__DATASET EXTRACT__
____
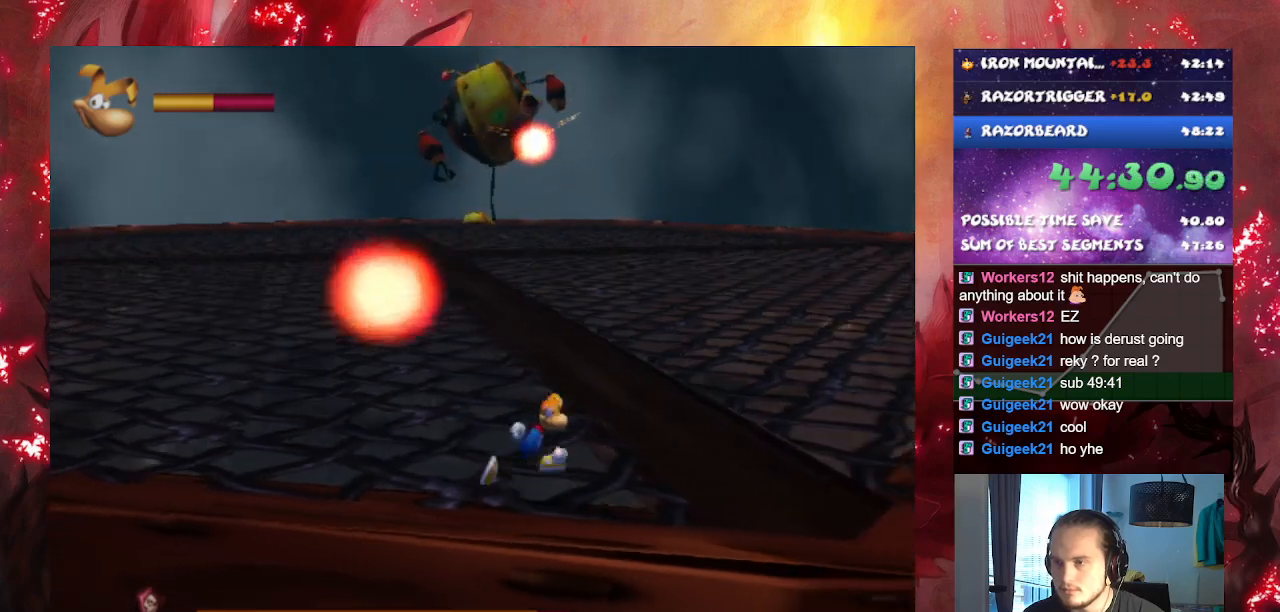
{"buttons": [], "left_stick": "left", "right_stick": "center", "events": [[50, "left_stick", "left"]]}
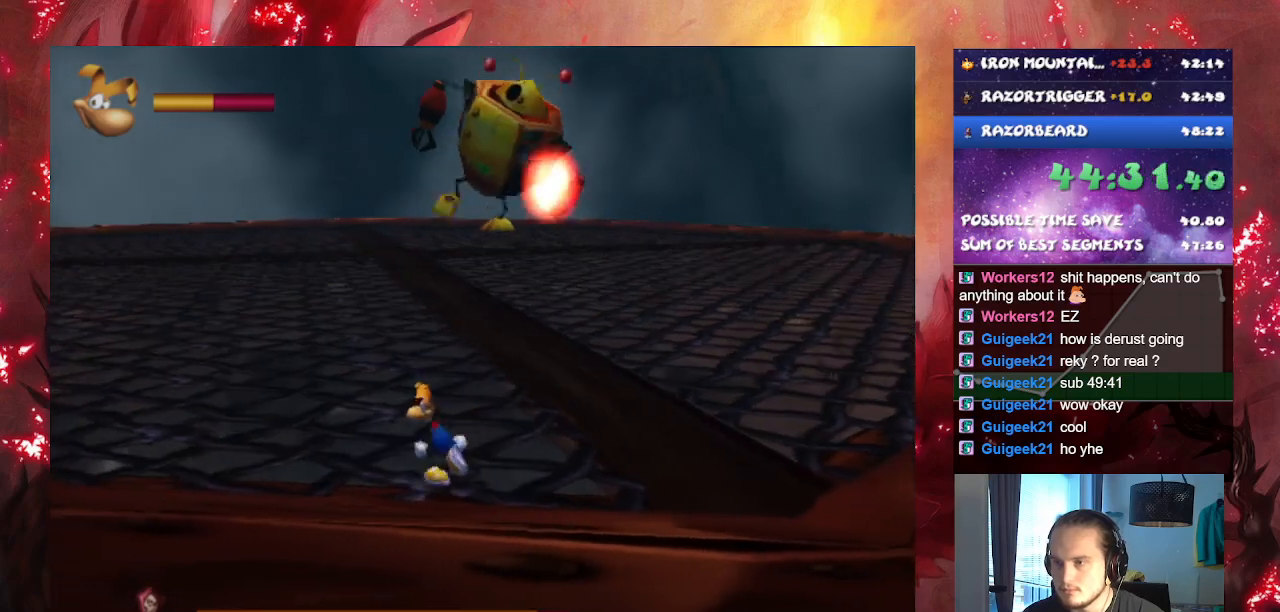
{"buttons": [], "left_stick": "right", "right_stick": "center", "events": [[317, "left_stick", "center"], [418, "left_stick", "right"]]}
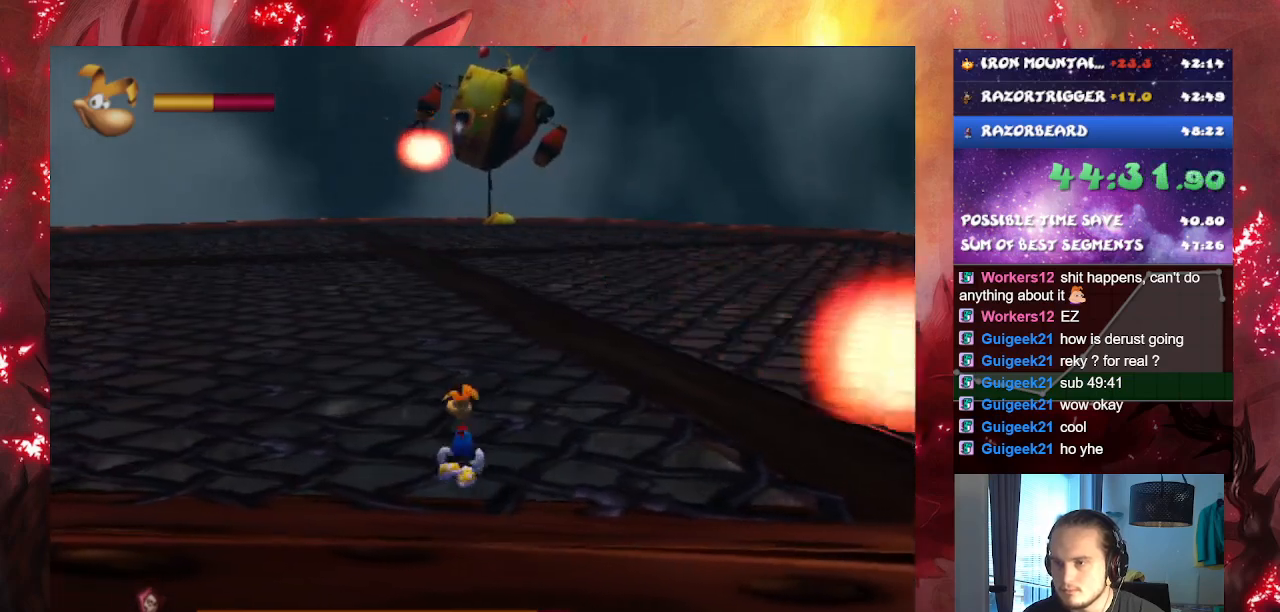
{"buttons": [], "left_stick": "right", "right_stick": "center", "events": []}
____
__EXERCISE BRIEF__
Give an exact copy of the listing above that leaves out every picture.

__TASK RESULT__
{"buttons": [], "left_stick": "left", "right_stick": "center", "events": [[50, "left_stick", "left"]]}
{"buttons": [], "left_stick": "right", "right_stick": "center", "events": [[317, "left_stick", "center"], [418, "left_stick", "right"]]}
{"buttons": [], "left_stick": "right", "right_stick": "center", "events": []}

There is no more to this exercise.